Nací y me crié en la calle Santander, donde viví con mis padres, Evaristo y María Luisa, y mi hermano Evaristo, conocido en la zona como Varito. Mi padre fue empleado de la Fábrica de Gas, situada en la calle del Socorro, donde trabajaba en las oficinas, mientras que mi madre se dedicó a las labores del hogar. Mi primer colegio fue el Concepción Arenal, donde tuve como profesora a doña Paquita, de quien guardo un grato recuerdo.

Al dejar eses colegio fui al instituto Femenino para hacer el bachillerato, tras lo que entré en La Grande Obra de Atocha para hacer estudios de secretariado y mecanografía. Posteriormente recibí clases de cultura general en la academia de doña Lidia en la plaza de Vigo y a los dieciocho años entré a trabajar en Fenosa, que tras el cierre de la Fábrica de Gas abrió unas oficinas en el edificio del teatro Colón.

Al poco tiempo de empezar a trabajar, se cayó el ascensor de estas oficinas y hubo varios heridos graves, algunos de los cuales eran empleados de la compañía. Años después pasé al edificio que se construyó en la calle Fernando Macías y finalmente terminé m vida laboral en la central térmica de Sabón.

Mis amigas de la pandilla de mi calle fueron Patuca, Colula, Marujita, Marichu, Rosita, Carmencita y Vitorita, mientras que entre los chicos estaban Manolito, Fernando, Darío y Orlando, con quienes jugaba en los campos de A Coiramia, la fábrica de cerillas, las calles Vizcaya y Noia, la esquina del comercio de Aurorita, Ángel Senra y la Sexta del Ensanche, donde solíamos ir a coger fruta de la huerta de los Miachos, que era tan grande que ocupaba toda la zona de lo que hoy son los Nuevos Juzgados y parte de Capitán Juan Varela, donde había una fábrica de jabón y donde se abrió el primer almacén de Coca-Cola de la ciudad.

Recuerdo que podíamos jugar en la calle sin ningún problema porque apenas pasaban coches, tan solo los carros de caballos que llevaban las gaseosas y el hielo, por lo que el vehículo más famoso de nuestro barrio era el viejo camión de Parrocho. Solíamos ir a coger piñones del suelo en el lugar donde se ponían las piñeras al lado de nuestra calle, frente al bar Alpe. Llegaban con burros cargados de sacos de piñas y se pasaban el día vendiéndolas, ya que se usaban mucho para encender las cocinas bilbaínas.

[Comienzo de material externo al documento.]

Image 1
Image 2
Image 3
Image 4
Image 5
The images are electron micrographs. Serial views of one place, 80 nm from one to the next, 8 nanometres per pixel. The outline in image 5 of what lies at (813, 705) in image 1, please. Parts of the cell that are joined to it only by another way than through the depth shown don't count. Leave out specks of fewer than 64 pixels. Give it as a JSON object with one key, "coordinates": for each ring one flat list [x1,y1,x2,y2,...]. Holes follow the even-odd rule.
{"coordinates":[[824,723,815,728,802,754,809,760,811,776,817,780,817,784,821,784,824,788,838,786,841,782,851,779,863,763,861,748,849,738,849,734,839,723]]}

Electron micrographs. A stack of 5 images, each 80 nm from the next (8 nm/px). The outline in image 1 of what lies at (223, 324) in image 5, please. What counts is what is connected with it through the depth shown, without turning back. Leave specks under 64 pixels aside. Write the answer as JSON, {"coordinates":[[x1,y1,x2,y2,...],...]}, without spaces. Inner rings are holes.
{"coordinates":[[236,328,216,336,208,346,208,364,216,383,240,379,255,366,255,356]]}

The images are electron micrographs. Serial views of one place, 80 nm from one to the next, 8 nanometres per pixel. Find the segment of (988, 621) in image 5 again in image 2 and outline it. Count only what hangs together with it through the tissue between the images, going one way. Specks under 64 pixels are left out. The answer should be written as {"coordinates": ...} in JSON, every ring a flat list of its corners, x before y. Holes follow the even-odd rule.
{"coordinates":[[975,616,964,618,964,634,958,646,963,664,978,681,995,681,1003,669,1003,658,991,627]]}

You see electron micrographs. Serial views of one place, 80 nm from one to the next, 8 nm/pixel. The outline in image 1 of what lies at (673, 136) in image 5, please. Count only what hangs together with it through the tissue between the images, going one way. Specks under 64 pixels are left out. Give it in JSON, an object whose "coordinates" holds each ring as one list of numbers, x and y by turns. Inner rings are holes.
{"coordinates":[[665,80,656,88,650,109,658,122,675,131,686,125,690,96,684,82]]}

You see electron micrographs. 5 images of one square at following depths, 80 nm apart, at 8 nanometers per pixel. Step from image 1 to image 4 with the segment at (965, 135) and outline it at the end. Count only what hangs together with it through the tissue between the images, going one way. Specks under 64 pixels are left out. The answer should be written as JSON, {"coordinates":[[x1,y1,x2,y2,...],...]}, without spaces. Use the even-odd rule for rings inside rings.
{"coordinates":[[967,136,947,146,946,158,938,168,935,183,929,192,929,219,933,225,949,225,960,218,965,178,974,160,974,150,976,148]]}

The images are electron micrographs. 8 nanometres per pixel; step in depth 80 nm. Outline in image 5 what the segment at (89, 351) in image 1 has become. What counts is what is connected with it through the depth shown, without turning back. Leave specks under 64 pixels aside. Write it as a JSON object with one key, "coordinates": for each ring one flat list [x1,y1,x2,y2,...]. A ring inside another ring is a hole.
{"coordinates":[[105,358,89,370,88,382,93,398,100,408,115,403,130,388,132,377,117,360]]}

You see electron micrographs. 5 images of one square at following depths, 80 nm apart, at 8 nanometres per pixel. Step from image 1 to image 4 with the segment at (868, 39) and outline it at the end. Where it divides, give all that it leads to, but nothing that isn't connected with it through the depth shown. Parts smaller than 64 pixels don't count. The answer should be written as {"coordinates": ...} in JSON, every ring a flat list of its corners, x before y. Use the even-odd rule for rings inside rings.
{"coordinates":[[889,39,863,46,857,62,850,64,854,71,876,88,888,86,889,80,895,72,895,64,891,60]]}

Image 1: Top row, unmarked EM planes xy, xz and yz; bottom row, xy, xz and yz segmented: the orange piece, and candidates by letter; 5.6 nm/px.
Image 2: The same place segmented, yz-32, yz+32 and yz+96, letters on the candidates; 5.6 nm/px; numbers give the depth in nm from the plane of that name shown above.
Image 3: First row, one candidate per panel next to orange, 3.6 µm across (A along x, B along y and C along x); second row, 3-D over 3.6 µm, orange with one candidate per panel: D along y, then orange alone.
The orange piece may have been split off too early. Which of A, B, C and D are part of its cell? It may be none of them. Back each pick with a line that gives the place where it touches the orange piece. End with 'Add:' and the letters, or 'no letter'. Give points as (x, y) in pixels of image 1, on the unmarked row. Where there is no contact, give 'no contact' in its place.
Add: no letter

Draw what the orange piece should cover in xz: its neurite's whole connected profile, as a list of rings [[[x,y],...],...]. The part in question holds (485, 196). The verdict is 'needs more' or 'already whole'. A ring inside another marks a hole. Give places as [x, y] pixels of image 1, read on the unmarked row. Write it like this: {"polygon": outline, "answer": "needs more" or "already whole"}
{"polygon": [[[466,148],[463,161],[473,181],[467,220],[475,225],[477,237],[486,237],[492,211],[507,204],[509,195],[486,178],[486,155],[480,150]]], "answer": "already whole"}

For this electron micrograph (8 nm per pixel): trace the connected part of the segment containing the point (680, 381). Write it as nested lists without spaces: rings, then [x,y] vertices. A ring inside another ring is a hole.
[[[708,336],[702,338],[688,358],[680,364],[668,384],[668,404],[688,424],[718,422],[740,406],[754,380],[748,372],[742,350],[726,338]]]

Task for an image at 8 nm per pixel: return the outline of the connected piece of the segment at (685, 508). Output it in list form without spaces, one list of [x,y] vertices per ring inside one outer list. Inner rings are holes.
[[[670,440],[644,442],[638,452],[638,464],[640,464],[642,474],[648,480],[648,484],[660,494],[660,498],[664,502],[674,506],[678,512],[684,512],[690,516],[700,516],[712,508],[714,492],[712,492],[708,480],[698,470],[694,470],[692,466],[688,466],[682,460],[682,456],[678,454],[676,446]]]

Cuando llegaban los carnavales lo pasábamos muy bien disfrazándonos de choqueiros y teníamos la suerte de que a los niños la policía no nos decía nada, porque a las personas mayores les ponían una multa. También me gustaban mucho las fiestas de la calle Vizcaya, en las que lo pasábamos muy bien durante varios días. El palco de la música se ponía en la esquina del comercio de Aurorita y yo oía cantar desde mi cama a Pucho Boedo y su orquesta, ya que en casa me mandaban acostarme a las nueve.

En mi juventud acudí a todos los guateques que pude casas de amigos cuando no estaban sus padres, así como a los bailes del Leirón del Casino. Los domingos y festivos íbamos a pasear por el centro, así como al cine, en el que entonces se formaban colas tan grandes que había que ir una hora antes para comprar buenas localidades, aunque como iba tanta gente a ver las películas, estaban muchos días en la cartelera.

Mientras fuimos niñas, nuestros cines fueron los de barrio, como los España, Doré o Monelos, en los que cuando se marchaba la corriente, lo que era habitual en invierno, nos poníamos a patear el suelo para protestar y volvíamos loco al acomodador. En verano iba al Club del Mar para estar en compañía de Fina, Merche, Artime, Tino, María y Teresa y solía participar en la travesía a nado que se organizaba.

Desde que me jubilé participo en el coro de la Sagrada Familia y en el grupo de teatro Abanca +60.